[INFORMATION PROVIDED]

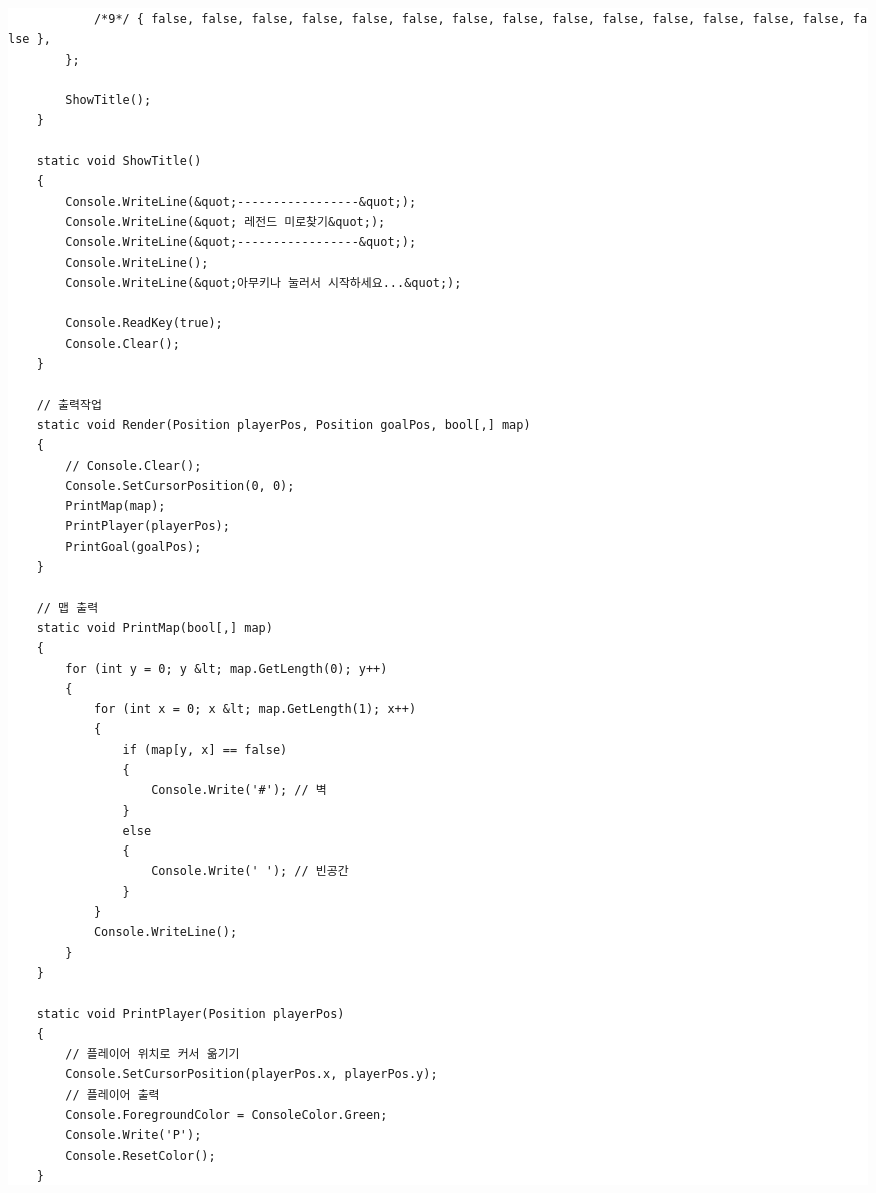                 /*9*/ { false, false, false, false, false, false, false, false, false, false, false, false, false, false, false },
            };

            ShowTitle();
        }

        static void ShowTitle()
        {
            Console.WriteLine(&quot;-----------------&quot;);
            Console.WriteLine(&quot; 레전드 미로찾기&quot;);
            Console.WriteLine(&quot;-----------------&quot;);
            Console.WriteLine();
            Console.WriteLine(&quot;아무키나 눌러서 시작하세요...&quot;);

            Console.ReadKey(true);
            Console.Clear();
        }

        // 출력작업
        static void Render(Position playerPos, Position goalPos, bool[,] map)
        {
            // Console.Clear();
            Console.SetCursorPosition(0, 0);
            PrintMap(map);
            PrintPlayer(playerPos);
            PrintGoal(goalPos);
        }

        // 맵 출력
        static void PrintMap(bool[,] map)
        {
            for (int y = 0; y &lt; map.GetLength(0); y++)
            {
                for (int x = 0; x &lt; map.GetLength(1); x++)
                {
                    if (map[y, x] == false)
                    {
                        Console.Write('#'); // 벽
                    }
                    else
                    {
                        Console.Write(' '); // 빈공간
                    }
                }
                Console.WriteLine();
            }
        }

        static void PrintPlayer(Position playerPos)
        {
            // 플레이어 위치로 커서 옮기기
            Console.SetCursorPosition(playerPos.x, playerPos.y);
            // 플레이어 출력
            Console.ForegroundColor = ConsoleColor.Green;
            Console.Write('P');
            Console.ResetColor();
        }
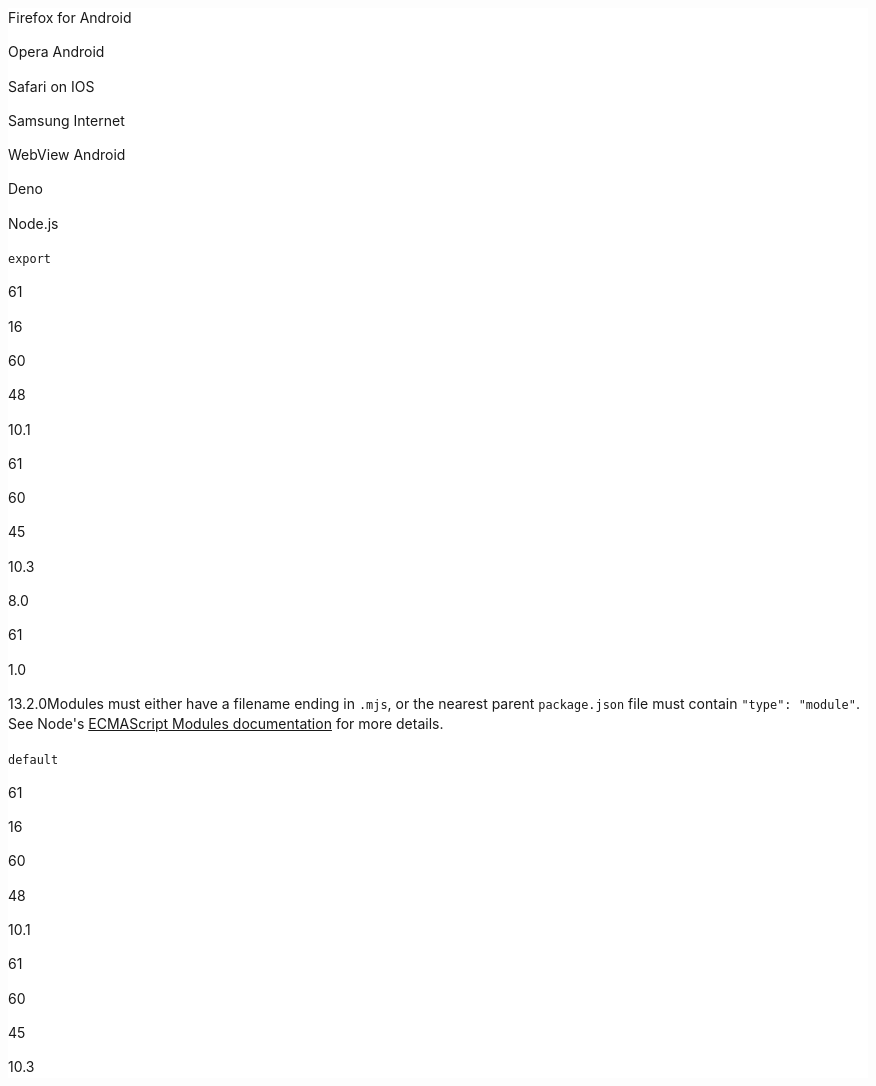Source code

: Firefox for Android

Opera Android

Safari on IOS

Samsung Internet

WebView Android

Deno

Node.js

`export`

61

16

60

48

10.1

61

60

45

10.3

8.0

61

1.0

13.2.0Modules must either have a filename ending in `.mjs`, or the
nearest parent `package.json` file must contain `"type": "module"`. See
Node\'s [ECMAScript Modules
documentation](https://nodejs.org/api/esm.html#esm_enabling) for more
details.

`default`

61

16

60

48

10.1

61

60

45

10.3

[/INFORMATION PROVIDED]
[INFORMATION PROVIDED]

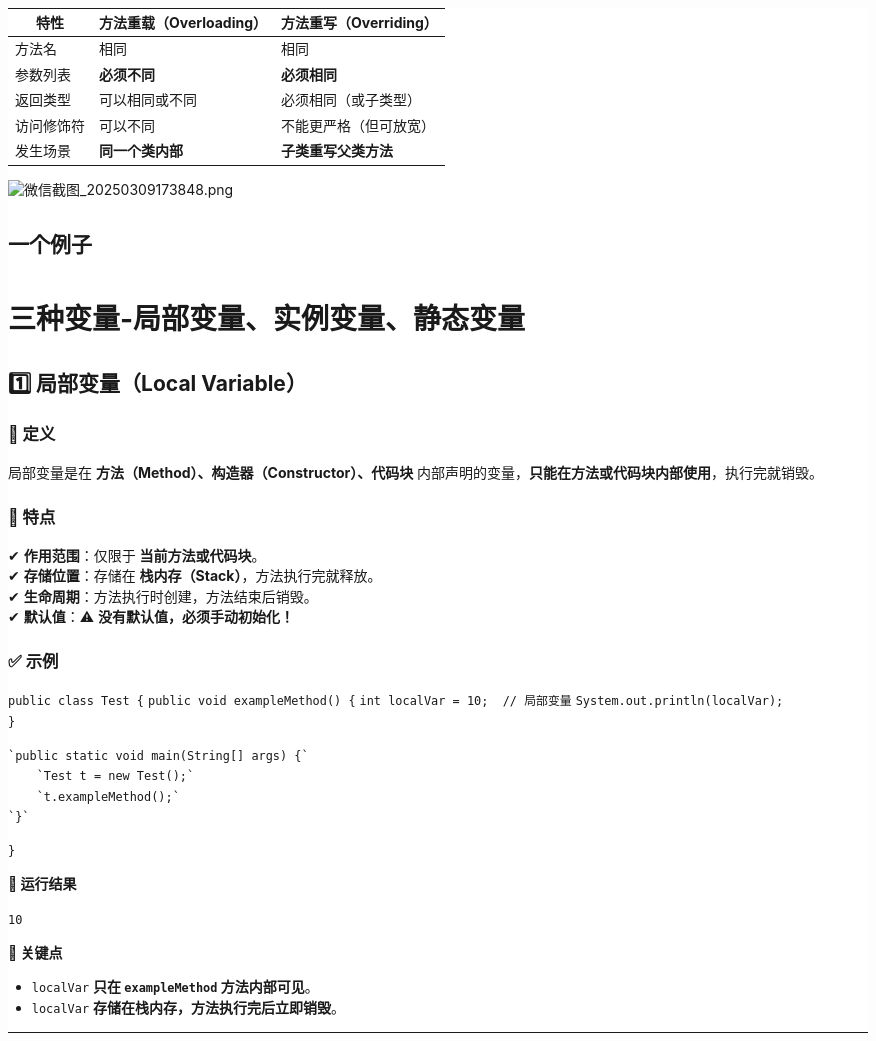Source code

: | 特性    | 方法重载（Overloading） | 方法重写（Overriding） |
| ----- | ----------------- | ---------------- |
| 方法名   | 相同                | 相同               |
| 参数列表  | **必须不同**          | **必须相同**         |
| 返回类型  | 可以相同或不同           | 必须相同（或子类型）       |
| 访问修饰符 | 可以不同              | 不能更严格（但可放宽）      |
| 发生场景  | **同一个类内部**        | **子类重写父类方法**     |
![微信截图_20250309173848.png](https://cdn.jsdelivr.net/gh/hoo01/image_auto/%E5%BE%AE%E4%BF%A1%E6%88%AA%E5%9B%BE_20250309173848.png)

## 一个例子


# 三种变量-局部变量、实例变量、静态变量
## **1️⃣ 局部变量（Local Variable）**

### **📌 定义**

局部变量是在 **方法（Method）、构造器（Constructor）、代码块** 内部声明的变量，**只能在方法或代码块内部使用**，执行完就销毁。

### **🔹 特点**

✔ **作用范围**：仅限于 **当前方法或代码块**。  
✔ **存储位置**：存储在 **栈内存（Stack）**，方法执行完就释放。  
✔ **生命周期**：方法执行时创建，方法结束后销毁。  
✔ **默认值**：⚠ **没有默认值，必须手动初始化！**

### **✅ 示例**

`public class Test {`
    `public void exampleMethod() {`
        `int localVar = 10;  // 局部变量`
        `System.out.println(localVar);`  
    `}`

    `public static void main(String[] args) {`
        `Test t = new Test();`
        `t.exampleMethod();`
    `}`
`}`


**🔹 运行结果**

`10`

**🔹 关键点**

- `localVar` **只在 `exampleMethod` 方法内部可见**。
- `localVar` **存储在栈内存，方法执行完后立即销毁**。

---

[/INFORMATION PROVIDED]
[INFORMATION PROVIDED]

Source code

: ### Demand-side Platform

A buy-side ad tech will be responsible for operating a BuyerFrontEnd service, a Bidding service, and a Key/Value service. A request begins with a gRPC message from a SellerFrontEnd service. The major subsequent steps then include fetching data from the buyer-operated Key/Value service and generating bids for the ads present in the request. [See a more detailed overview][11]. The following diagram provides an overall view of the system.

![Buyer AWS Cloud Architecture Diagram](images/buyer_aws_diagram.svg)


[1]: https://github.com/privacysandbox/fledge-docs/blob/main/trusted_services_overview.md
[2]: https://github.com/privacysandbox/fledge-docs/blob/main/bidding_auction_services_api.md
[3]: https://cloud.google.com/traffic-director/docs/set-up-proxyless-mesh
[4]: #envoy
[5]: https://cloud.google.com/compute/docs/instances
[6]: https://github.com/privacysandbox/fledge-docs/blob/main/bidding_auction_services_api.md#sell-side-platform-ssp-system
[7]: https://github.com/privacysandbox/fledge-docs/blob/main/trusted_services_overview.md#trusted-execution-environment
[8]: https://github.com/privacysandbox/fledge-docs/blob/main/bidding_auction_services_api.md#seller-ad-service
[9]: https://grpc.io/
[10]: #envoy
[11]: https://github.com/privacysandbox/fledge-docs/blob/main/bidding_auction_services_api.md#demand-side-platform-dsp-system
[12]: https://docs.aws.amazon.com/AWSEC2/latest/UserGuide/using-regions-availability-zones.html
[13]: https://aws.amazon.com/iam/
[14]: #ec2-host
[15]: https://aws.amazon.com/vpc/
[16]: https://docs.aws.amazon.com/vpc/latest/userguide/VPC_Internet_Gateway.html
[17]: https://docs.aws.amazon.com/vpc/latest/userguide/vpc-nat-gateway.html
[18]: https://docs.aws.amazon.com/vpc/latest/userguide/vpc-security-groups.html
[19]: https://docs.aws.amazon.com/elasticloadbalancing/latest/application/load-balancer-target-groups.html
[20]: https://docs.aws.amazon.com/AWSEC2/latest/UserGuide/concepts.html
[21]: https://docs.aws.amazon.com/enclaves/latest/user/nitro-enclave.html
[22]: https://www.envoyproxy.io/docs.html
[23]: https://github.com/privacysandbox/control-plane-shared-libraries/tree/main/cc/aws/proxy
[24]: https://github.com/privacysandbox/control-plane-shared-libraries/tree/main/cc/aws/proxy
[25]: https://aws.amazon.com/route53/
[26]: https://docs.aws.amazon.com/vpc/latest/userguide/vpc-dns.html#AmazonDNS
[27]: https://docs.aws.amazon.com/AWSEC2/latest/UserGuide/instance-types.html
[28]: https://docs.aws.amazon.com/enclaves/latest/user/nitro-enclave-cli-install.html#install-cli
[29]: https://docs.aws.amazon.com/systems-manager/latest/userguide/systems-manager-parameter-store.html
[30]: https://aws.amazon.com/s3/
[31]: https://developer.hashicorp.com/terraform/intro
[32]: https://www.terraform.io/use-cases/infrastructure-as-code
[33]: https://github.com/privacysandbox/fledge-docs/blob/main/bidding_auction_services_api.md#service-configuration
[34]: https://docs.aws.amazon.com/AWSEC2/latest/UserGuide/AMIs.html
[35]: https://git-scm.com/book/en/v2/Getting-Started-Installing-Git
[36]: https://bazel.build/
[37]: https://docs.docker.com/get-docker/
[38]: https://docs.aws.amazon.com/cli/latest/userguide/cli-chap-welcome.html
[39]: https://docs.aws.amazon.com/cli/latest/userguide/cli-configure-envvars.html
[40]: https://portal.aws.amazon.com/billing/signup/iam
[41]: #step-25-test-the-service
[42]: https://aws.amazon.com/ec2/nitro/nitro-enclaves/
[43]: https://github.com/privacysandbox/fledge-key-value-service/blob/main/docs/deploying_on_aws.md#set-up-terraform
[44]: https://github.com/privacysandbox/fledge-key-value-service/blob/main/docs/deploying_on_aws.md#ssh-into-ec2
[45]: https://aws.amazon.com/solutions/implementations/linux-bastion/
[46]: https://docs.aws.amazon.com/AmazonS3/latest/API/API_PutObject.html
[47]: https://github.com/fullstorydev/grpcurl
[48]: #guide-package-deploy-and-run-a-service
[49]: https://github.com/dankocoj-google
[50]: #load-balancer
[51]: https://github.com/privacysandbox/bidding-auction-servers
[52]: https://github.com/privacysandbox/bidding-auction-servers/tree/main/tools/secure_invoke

[/INFORMATION PROVIDED]

(WHAT YOU HAVE TO DO):
Scan the material above for the string "goalPos". Return each line where it occurs.

(ANSWER TO THIS TASK):
        static void Render(Position playerPos, Position goalPos, bool[,] map)
            PrintGoal(goalPos);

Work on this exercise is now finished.